SafeLanceDataset is a map-style dataset and should be your default choice for most standard, finite datasets. If your data can be indexed (most image, text, or tabular datasets fall in this category), SafeLanceDataset is the way to go.

It works by building an index of all records in your dataset, which needs to fit into your system's RAM. The dataset itself, however, can be much larger than your available memory and live in Tigris. This in-memory index allows for very fast, random access to any item, which is essential for efficient shuffling and for using multiple workers (num_workers > 0 in PyTorch's DataLoader) to parallelize and speed up data loading. This makes it ideal for common supervised learning datasets like ImageNet, COCO, or large text corpuses.

If you are in doubt, start with SafeLanceDataset.

Use LanceDataset for Streaming or Unbounded Datasets

Use the iterable-style LanceDataset for more specialized scenarios, such as:

  • Streaming or unbounded data sources: If your dataset is a continual stream (like a real-time data feed, social media posts, or other infinite sources), you need an iterable dataset. LanceDataset lets you iterate over the data as it arrives without needing a predefined length.
  • Extremely large datasets: If your dataset is so large that even its index is too big to fit in memory, you'll need to stream the data.

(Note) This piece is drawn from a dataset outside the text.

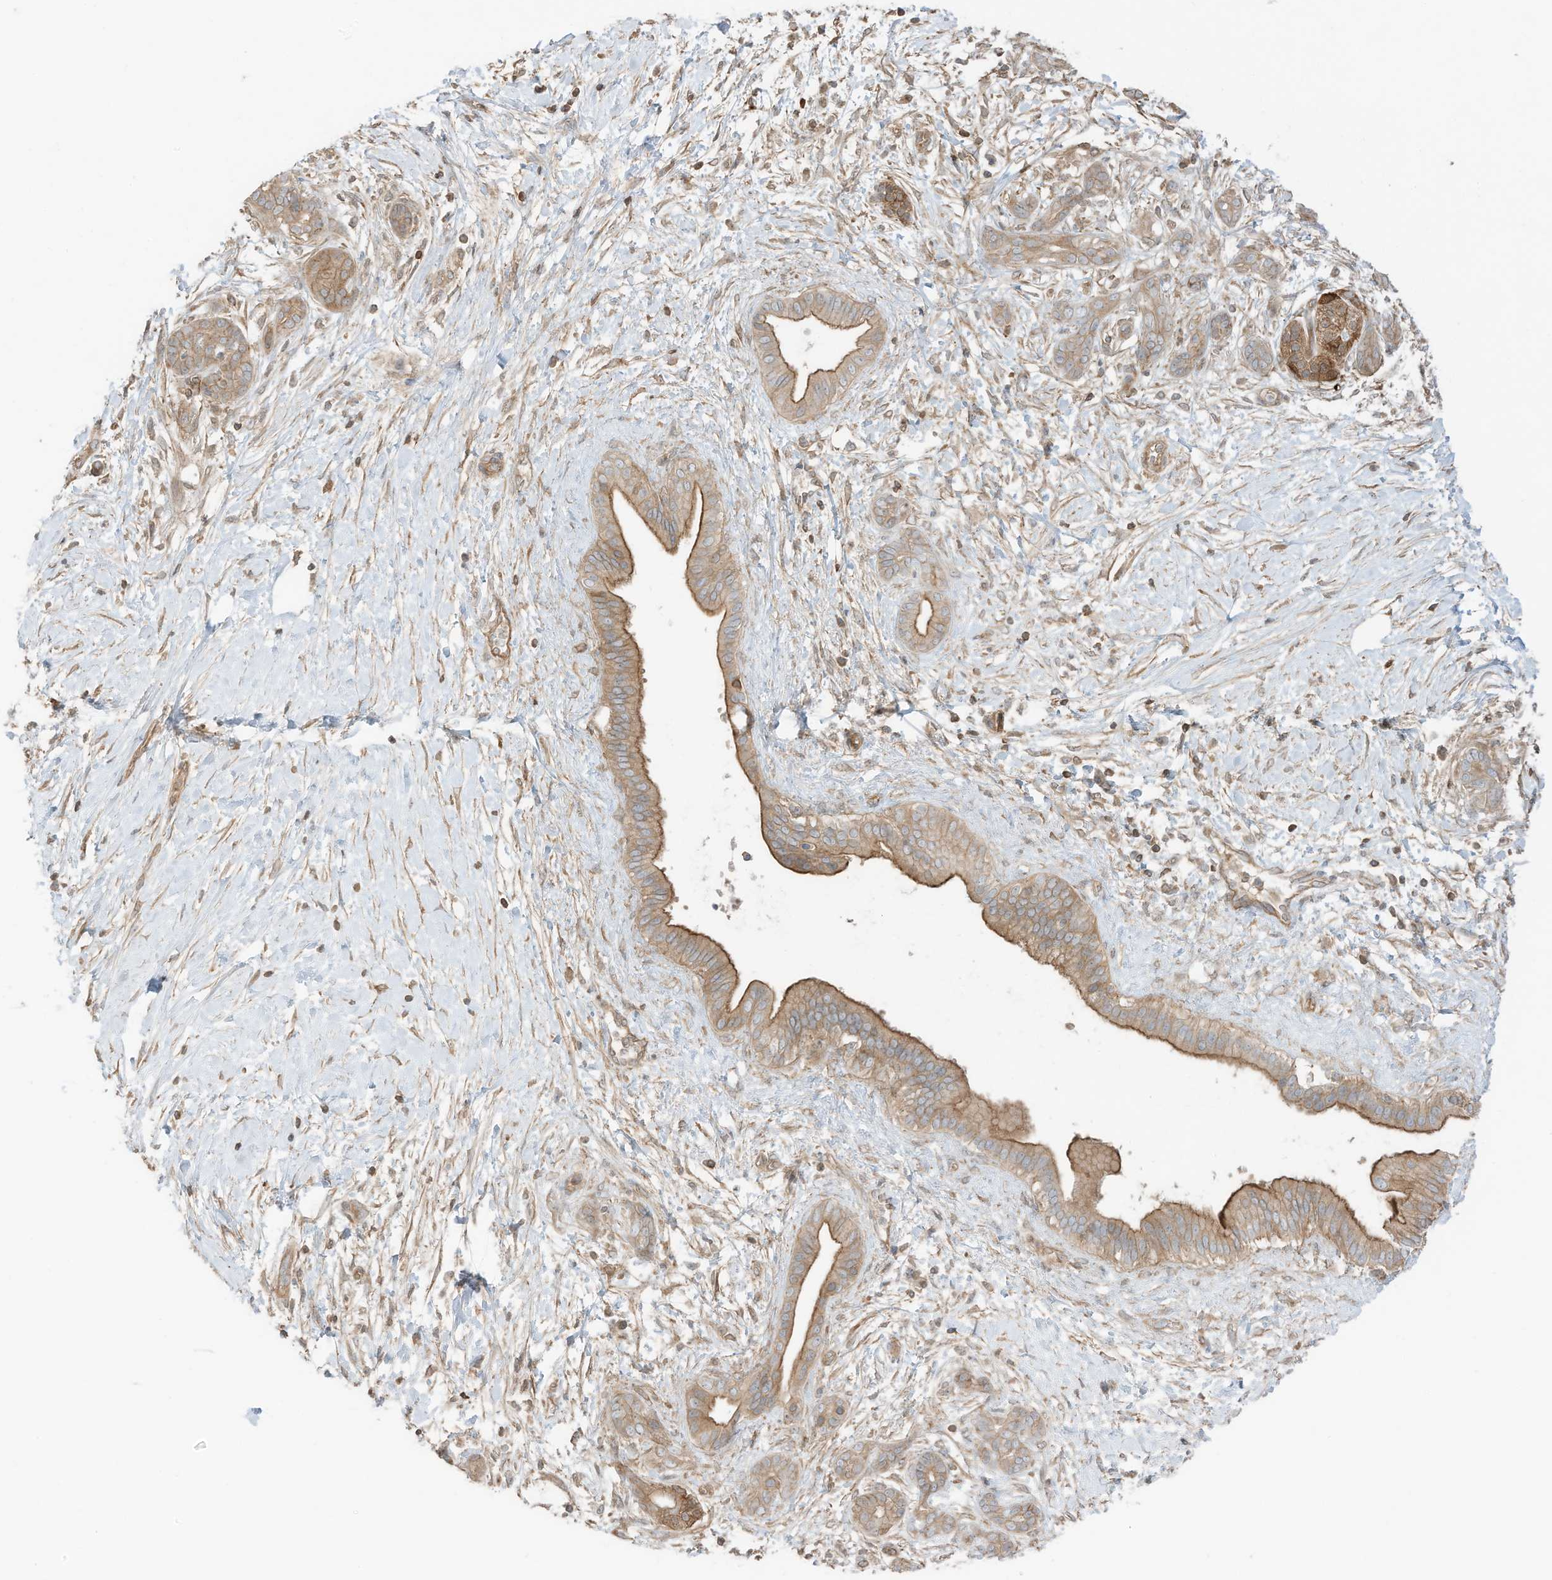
{"staining": {"intensity": "moderate", "quantity": ">75%", "location": "cytoplasmic/membranous"}, "tissue": "pancreatic cancer", "cell_type": "Tumor cells", "image_type": "cancer", "snomed": [{"axis": "morphology", "description": "Adenocarcinoma, NOS"}, {"axis": "topography", "description": "Pancreas"}], "caption": "The micrograph demonstrates staining of pancreatic cancer (adenocarcinoma), revealing moderate cytoplasmic/membranous protein staining (brown color) within tumor cells.", "gene": "SLC25A12", "patient": {"sex": "male", "age": 58}}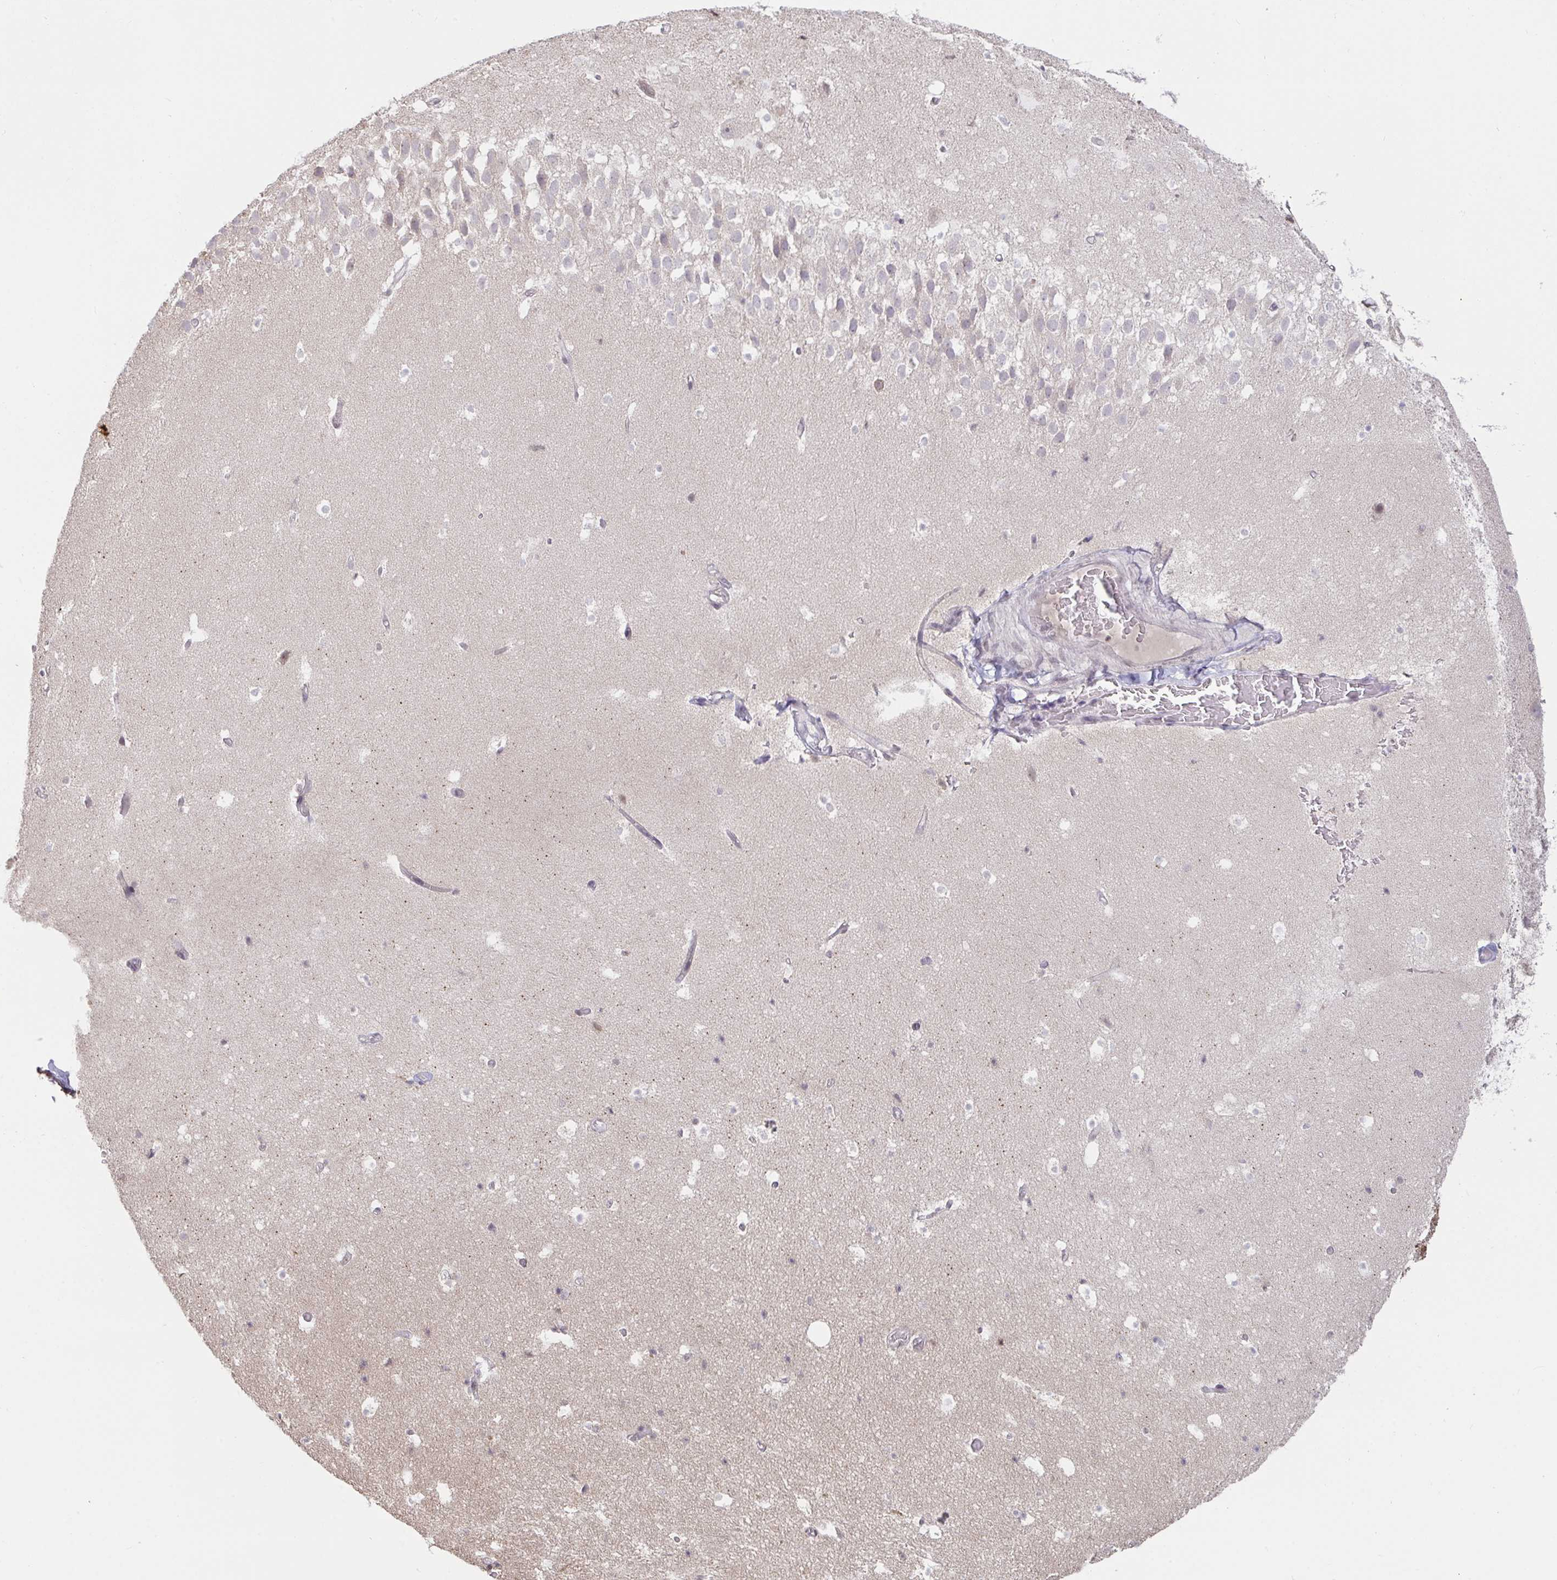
{"staining": {"intensity": "negative", "quantity": "none", "location": "none"}, "tissue": "hippocampus", "cell_type": "Glial cells", "image_type": "normal", "snomed": [{"axis": "morphology", "description": "Normal tissue, NOS"}, {"axis": "topography", "description": "Hippocampus"}], "caption": "Glial cells show no significant staining in normal hippocampus. Brightfield microscopy of immunohistochemistry stained with DAB (brown) and hematoxylin (blue), captured at high magnification.", "gene": "SAP30", "patient": {"sex": "male", "age": 26}}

LanceDataset reads data sequentially in chunks (or "shards") on the fly without building a full index.
  • Custom sampling or sharding logic: If you need to process data in a way that standard samplers can't handle, LanceDataset can be configured with custom samplers. It includes an optimized ShardedFragmentSampler that understands the internal structure of Lance files, which can outperform standard samplers for certain large-scale distributed training scenarios. This ensures each process reads a distinct fragment of the dataset without needing extra coordination.

In practice, many teams will find that SafeLanceDataset meets all their needs for training on fixed datasets. Use LanceDataset when you have a compelling reason, like data streaming or when experimenting with LanceDB’s advanced sampling capabilities.